Eagle chicks are fed a steady diet of fish, occasionally supplemented by waterfowl (ducks, geese) or water birds (gulls, cormorants). About 85% of a chick’s diet will typically consist of fish such as carp, white sucker, shad, bullhead and sunfish. The adults capture and tear the fish into small strips, offering them to the chicks. The chicks snatch the food from the adult’s beak and swallow it whole. An eagle chick will eat as much as it can at a single feeding, storing food in its crop. The crop, an organ located near the base of the bird’s neck, will enlarge as it fills, resembling a golf ball.
The male parent does most of the hunting and scavenging during the early weeks of the chick’s life. The female parent does most of the feeding and brooding. The male will often eat the head of the fish he catches and then bring the remainder to the nest. The male will brood and feed the chick when the female is off the nest. She will leave to stretch, defecate, bathe, preen and hunt on her own. The chicks will be nearly full grown at 9 weeks of age. They will add some weight as they develop their flight muscles after they leave the nest. Their wingspan will be as large or slightly larger than the adults at this time.
Once most of their wing and tail feathers are developed, the eaglets can finally leave the nest. First flights usually occur at 9 or 10 weeks of age and are preceded by vigorous exercising and flapping. When a male and female are in the same nest, the male may fledge first. Sometimes the adults will force the eaglets to fly. When chicks leave the nest, they usually glide to a nearby tree or stump, returning to the nest tree frequently and continuing to be fed by the adults.
At first the eaglets have difficulty landing on tree limbs. However, if they land on the ground, they need open space to flap their wings to become airborne. While eaglets improve their landing and flying skills, they depend on their parents for food. The adults will bring food to where the eaglets are perched. Eaglets will stay close to the nest and nest tree during the first few weeks after fledging. Within one month after fledgling, eaglets will soar and drift over the water. The eaglets are poor hunters and may scavenge on dead prey instead. As the chicks develop their flight skills, they harass the adults and try to take fish from them. This behavior helps eaglets learn to forage and be independent and will last into September.
Sounds familiar???? At 17 to 23 weeks of age, the bond between the adults and their young fades and the adults no longer tolerate harassment from their offspring.
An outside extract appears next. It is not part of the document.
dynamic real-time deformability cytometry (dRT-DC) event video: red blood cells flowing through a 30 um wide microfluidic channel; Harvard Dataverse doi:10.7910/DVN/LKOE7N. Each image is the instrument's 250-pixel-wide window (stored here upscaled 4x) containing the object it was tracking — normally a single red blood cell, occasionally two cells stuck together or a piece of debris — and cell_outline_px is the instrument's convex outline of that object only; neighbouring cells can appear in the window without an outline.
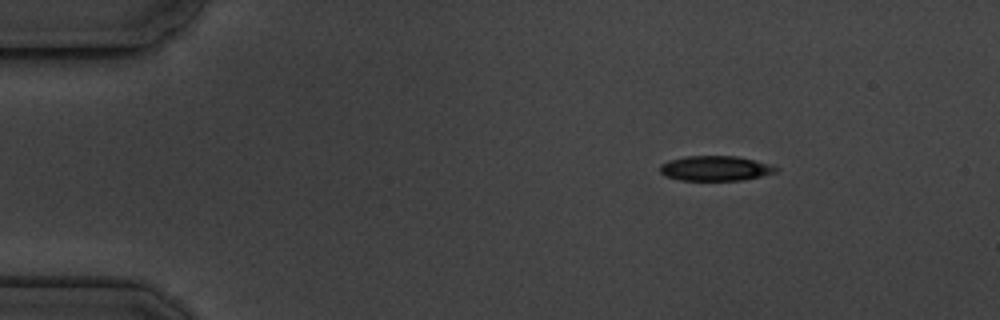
{"species": "common noctule bat (a hibernating species)", "species_latin": "Nyctalus noctula", "temperature_condition": "cold", "stored_images_in_passage": 4, "camera_frame_rate_fps": 3000, "um_per_image_px": 0.085, "animal": {"sex": "male", "body_mass_g": 19.5, "forearm_length_mm": 54.6}, "frame": {"image": 1, "passage_image": 1, "time_ms": 0.0, "image_size_px": [1000, 320], "cell_outline_px": [[780, 168], [776, 172], [760, 176], [740, 180], [680, 180], [664, 176], [660, 172], [660, 164], [668, 160], [684, 156], [736, 156], [768, 164]], "centroid_in_image_um": [60.74, 14.31], "position_along_channel_um": 24.3, "area_um2": 16.76}}
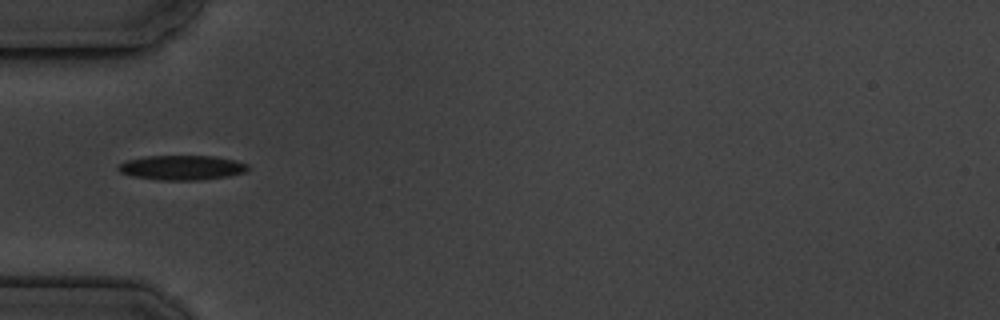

This is the time when the young eagles leave the territory, following the prevailing winds to more northerly shorelines and water bodies in search of good feeding grounds. The young eagle will spend the next 4 years of its life wandering across eastern North America looking for summering and wintering areas where food is accessible. The mortality rate for eagles during their first year of life is greater than 50%, but once they have learned to hunt and successfully forage their chances of reaching adulthood are good. When it begins to mature at age 4, an eagle seeks a mate and establishes a territory. The territory is usually located within 250 miles of the nest where the eagle was hatched. There, the new pair of eagles will construct their own nest but often don’t produce eggs or young during their first year as a pair. They’ll
return in following years to raise young of their own.
As we read these facts, we see such a similarity between humans and their offspring, don’t we?